Unfortunately, I cannot force students to use these resources but I can make it easy and relatively painless. I have a hunch that even some of those students who seem to insist that they will make it all the way through high school without ever once visiting the library may be enticed to use some of the library resources since technically they need not step foot inside the physical library space. (This is akin to sneaking pureed vegetables into children’s food by using the justification that “It’s good for them and they will never even know it.” Thank-you, Mom).

Weekend Website

9 Oct

There are so many websites that offer free services and only charge you for a portion of them. Survey Monkey is one of these – but the best part is that the entire website is incredibly useful without any purchase at all. On Survey Monkey you are able to create a survey, have students (or other participants) take the survey online and then the site collates the results for you. No muss, no fuss, and we all know that fewer papers are always a good thing. In the end, the website only charges if you want it to collate and present the results in a manner other than a simple bar graph (ex. as a pie chart, etc).

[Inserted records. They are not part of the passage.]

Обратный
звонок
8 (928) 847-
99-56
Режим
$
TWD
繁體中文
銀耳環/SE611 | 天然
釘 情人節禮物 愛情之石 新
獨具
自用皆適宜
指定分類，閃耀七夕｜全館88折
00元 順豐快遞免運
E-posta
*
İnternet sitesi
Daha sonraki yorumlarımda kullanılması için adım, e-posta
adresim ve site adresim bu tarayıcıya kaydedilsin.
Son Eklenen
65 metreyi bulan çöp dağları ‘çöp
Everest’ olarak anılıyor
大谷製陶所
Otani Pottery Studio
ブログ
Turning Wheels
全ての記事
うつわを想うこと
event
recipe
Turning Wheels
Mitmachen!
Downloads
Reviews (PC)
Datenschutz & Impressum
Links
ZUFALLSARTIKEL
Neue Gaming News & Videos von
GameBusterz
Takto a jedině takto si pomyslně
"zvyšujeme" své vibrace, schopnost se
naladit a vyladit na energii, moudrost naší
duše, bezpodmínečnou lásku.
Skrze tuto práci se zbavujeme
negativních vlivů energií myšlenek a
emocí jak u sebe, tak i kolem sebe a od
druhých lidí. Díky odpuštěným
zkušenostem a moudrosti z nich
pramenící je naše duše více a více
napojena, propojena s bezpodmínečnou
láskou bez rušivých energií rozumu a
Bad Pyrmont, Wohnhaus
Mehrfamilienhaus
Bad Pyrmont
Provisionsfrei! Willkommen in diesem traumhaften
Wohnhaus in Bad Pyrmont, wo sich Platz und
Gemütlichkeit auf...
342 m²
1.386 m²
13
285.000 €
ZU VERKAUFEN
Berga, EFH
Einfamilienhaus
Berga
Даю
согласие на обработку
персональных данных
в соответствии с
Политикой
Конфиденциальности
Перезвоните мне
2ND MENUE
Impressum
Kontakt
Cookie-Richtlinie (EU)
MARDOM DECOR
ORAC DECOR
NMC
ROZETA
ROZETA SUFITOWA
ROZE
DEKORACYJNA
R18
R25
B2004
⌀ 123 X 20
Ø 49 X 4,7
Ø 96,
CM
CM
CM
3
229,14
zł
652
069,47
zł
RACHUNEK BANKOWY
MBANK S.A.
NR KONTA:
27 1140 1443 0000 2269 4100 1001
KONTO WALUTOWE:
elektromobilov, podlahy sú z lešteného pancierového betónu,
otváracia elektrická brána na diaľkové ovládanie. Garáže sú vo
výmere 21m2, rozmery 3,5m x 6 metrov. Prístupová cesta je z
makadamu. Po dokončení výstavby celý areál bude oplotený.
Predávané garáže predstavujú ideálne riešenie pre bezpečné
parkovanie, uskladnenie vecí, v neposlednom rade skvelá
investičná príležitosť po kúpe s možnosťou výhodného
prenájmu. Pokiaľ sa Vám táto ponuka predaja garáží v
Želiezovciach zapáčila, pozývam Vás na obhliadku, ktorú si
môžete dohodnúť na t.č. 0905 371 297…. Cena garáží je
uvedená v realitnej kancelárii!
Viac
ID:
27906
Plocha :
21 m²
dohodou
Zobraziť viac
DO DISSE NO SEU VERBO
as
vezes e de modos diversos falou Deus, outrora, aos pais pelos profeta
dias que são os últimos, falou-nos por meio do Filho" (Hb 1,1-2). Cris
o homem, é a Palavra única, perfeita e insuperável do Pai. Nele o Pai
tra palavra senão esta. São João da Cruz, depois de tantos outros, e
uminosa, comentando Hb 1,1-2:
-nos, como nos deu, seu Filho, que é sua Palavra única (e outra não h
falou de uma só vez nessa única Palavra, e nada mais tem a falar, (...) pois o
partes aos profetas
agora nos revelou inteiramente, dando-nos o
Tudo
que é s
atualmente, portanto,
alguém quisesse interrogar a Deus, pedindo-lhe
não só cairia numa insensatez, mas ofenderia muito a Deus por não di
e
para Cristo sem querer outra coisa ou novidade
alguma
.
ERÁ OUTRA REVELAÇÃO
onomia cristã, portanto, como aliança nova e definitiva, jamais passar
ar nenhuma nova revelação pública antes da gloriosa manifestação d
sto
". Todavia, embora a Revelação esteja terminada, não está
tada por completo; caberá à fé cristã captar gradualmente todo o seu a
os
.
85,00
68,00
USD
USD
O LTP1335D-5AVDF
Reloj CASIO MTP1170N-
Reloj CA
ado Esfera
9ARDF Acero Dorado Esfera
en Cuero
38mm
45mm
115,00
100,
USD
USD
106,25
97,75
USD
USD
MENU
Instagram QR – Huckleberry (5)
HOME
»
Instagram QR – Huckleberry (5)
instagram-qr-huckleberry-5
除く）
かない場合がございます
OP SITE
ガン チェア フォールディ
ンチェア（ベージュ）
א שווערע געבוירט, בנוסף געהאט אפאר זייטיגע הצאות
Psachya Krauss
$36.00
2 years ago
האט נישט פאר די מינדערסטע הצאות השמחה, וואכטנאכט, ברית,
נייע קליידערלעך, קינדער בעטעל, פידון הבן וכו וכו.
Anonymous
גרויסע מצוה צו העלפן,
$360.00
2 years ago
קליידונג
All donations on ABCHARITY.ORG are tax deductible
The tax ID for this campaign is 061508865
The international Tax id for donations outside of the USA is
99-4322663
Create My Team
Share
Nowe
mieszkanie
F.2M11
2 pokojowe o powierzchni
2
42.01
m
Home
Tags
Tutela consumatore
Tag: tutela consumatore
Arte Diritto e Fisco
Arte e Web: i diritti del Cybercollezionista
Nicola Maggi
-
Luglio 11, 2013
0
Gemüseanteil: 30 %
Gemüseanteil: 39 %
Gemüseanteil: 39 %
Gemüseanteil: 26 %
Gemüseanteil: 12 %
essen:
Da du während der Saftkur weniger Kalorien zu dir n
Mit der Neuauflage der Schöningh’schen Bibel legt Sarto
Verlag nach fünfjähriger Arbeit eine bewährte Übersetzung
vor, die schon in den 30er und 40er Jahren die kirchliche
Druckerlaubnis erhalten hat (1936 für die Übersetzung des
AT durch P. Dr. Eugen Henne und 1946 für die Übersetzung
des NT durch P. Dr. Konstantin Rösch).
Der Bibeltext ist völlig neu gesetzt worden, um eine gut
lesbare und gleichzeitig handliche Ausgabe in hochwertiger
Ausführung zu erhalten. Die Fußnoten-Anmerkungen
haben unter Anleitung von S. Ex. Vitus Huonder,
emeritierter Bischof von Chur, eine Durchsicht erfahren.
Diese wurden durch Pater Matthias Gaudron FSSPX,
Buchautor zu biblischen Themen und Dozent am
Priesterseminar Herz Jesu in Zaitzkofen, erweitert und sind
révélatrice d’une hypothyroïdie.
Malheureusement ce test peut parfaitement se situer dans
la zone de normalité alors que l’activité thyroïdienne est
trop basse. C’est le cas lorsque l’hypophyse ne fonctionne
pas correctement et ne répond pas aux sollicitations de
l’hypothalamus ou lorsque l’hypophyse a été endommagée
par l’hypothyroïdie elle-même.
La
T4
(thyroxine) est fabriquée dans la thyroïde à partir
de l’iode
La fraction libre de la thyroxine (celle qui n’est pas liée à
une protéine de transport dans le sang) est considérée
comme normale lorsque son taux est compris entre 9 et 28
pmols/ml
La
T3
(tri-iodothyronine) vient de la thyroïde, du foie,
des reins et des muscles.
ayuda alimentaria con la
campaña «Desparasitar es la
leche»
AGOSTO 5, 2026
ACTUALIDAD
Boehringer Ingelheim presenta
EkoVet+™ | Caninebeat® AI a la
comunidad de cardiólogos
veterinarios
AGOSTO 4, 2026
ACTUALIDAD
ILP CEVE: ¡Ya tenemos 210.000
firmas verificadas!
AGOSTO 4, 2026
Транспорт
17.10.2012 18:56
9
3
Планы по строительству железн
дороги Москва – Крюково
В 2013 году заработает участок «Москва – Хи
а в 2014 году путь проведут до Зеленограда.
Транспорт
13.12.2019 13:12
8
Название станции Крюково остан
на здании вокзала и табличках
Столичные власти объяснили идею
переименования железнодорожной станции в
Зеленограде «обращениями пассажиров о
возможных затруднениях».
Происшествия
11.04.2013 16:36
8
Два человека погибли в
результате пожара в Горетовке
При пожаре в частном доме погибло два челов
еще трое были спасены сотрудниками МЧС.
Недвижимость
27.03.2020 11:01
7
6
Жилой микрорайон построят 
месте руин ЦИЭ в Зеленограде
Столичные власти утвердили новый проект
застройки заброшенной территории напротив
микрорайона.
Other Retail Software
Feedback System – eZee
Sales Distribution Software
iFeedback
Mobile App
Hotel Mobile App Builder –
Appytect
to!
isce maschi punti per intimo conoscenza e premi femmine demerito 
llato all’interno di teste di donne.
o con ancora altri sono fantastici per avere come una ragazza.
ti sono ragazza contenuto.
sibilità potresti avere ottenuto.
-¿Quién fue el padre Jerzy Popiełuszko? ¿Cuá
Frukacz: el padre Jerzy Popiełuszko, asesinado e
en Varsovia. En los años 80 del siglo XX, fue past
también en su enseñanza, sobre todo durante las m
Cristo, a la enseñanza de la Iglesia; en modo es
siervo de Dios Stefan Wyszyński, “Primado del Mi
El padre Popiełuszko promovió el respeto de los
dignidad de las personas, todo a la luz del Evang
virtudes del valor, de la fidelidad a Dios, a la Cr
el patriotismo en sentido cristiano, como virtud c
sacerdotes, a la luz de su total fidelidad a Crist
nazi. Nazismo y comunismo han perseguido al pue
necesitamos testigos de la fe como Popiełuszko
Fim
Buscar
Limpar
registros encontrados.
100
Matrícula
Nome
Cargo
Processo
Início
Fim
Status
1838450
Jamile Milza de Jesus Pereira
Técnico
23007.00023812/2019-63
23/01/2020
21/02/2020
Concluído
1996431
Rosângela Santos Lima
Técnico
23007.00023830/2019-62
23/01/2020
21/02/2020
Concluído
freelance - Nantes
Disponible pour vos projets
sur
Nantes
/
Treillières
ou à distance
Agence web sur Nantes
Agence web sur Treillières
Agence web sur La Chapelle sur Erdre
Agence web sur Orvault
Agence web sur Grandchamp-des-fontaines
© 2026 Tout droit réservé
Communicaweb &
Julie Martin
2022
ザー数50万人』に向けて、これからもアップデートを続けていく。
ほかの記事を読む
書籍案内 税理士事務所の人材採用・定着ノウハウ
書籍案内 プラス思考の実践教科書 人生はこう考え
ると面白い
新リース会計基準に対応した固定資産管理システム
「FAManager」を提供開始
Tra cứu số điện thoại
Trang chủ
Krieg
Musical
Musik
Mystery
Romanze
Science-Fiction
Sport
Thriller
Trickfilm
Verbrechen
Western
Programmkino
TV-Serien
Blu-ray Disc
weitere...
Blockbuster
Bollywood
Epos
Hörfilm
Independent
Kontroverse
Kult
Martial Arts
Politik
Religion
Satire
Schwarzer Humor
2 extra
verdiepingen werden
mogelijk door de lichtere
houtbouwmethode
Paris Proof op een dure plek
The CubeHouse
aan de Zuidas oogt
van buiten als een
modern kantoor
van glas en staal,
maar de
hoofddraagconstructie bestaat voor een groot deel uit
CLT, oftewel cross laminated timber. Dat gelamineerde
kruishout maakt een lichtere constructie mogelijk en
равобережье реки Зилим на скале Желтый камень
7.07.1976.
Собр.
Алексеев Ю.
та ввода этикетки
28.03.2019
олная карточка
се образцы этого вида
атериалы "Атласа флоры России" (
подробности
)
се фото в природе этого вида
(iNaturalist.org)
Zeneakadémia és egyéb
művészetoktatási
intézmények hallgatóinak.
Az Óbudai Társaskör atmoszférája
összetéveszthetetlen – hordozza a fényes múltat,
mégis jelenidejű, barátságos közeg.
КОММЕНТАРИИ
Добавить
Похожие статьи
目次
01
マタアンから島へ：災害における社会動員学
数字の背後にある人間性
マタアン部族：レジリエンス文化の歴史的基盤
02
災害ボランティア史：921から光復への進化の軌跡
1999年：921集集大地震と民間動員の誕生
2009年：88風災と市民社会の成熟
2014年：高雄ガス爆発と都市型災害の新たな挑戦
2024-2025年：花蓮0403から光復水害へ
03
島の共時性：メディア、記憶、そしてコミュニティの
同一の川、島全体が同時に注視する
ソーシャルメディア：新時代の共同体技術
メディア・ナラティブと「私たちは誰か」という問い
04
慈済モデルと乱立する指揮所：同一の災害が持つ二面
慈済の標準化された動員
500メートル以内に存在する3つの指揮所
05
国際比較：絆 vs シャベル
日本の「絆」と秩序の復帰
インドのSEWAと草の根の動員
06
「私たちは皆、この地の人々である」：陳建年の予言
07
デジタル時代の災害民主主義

I created a simple survey for students to give me some information of their library use. It took me no time at all and I can simply send the link to some teachers and ask them to have their students fill it out. Easy peasy.

I never pictured myself as a cheerleader…

6 Oct

But here I am. I may as well have pompoms and a megaphone because I am the official head cheerleader for the reference section of the library. During the grade 8 orientation, there was an air of “Give me a R, give me an E, give me an F…” and so on and so forth.

While perusing the collection during the periods where class groups are not scheduled, I have been amazed by the quality of the reference materials. Unfortunately, I feel as if there is a stigma in the reference section. They are like the celebrities of the library: expensive, showy, and something that is outside the realm of daily life. They can only be accessed at certain times and usually with the assistance of the librarian as if it was a chaperoned meeting, only borrowed for an overnight rendezvous and costing 10 times more in overdue charges. They may as well be jewel-encrusted and placed in glass boxes.

However, in my new role as head reference cheerleader, I have been trying to break that stigma. With the grade 8 orientation and every class who has come into the library, I have constantly been referring them to books in the reference section (and to our online reference resources – but that is a topic for another time).

My personal favourite is the Encyclopedia series of World War 2. It has so many images and primary source documents that its richness is like an information bubblebath that you want to be completely immersed in and can easily lose all sense of time. Now I just have to get the students to relish it along with me….

Goal #368: Get the students to use the reference resources on a consistent basis.

Goal #369: Have students cheer along with the head reference cheerleader.